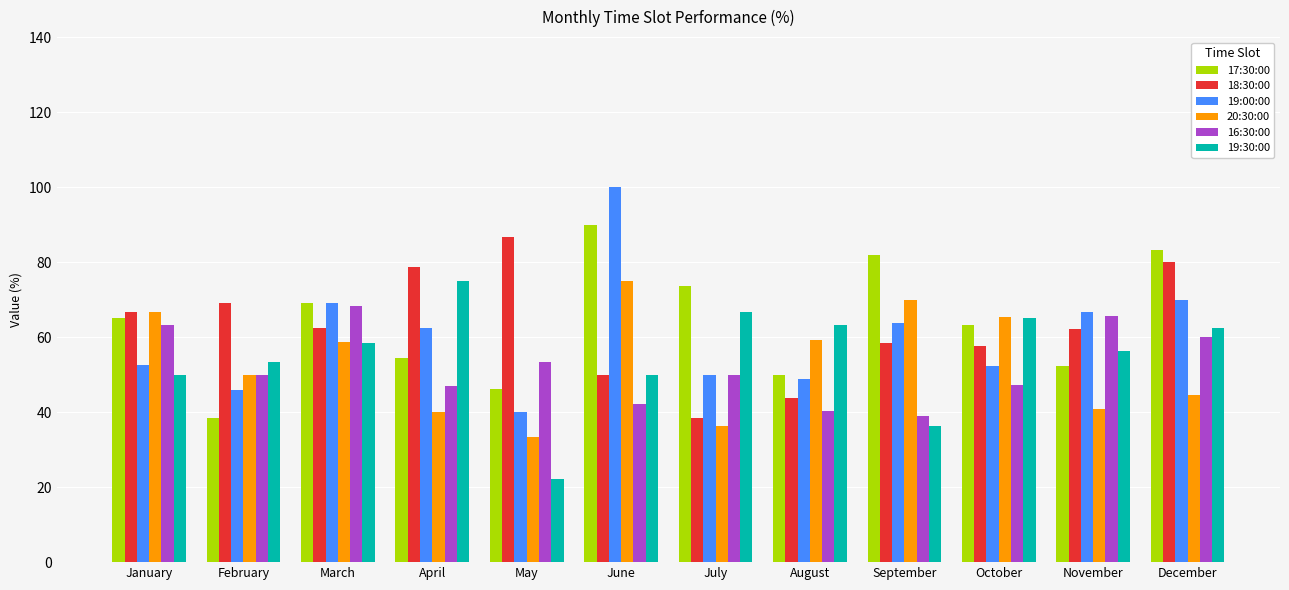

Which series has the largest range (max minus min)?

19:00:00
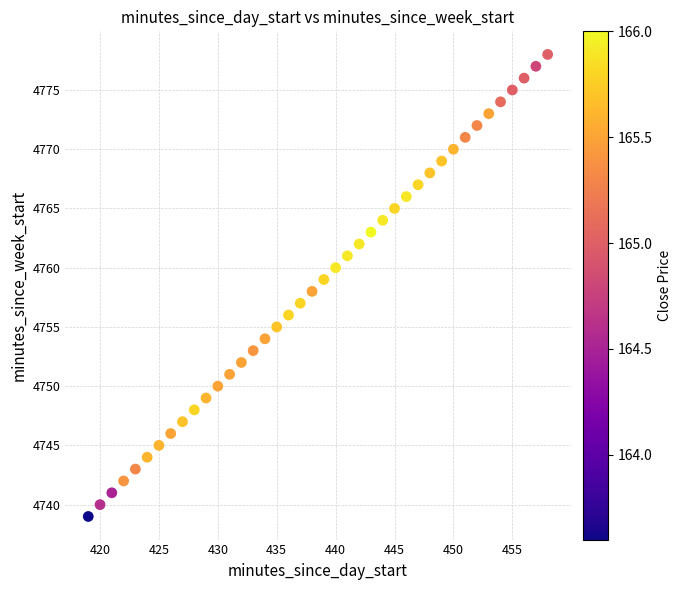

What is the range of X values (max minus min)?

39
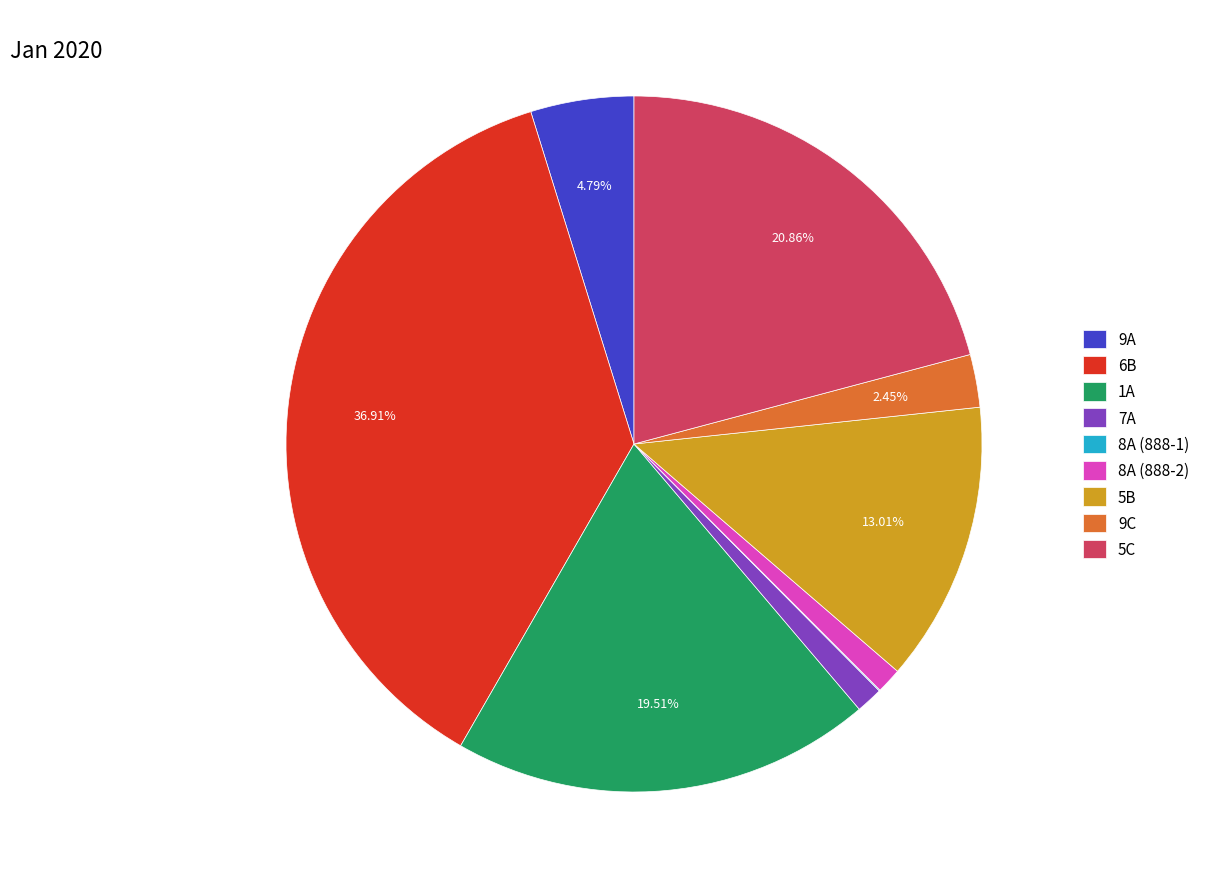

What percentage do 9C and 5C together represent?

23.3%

---

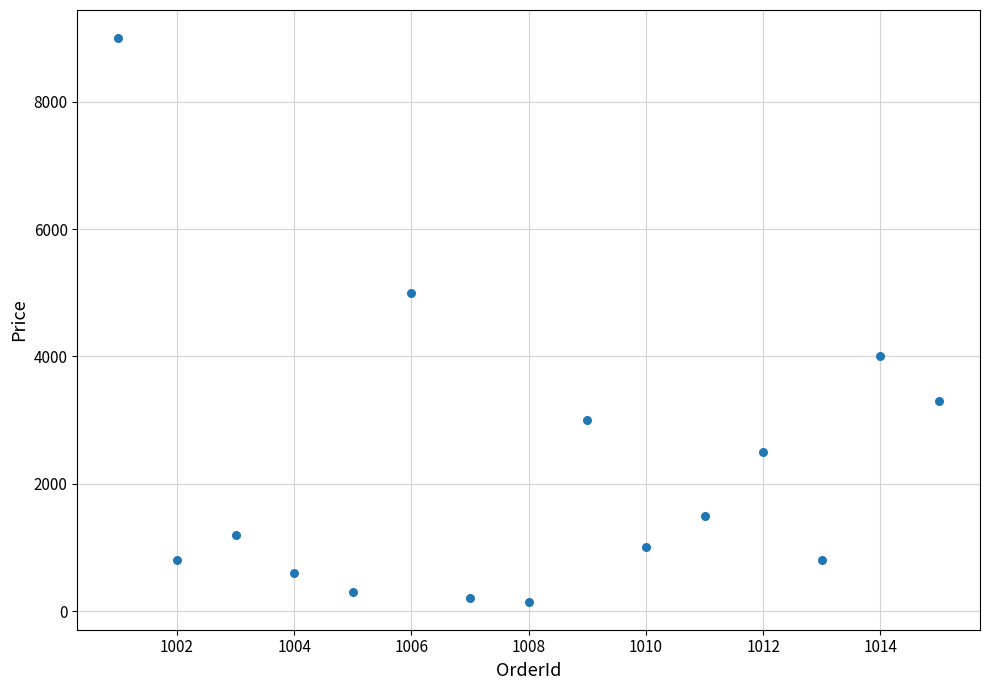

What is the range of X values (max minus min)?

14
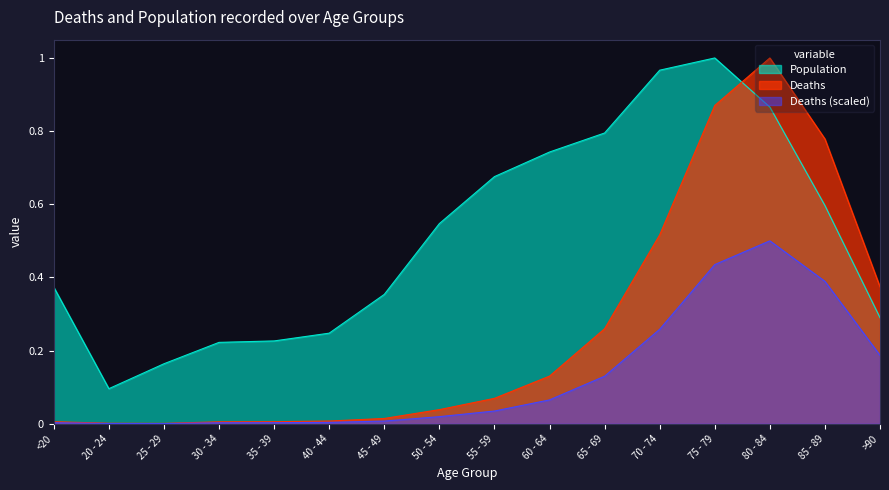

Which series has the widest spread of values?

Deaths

Directions for this task: Retype the records from the line containing "Which series has the largest" through the line containing "What percentage do", both included, copying each line exactly and leaving out the pictures.

Your response:
Which series has the largest range (max minus min)?

19:00:00

What is the range of X values (max minus min)?

39

What percentage do 9C and 5C together represent?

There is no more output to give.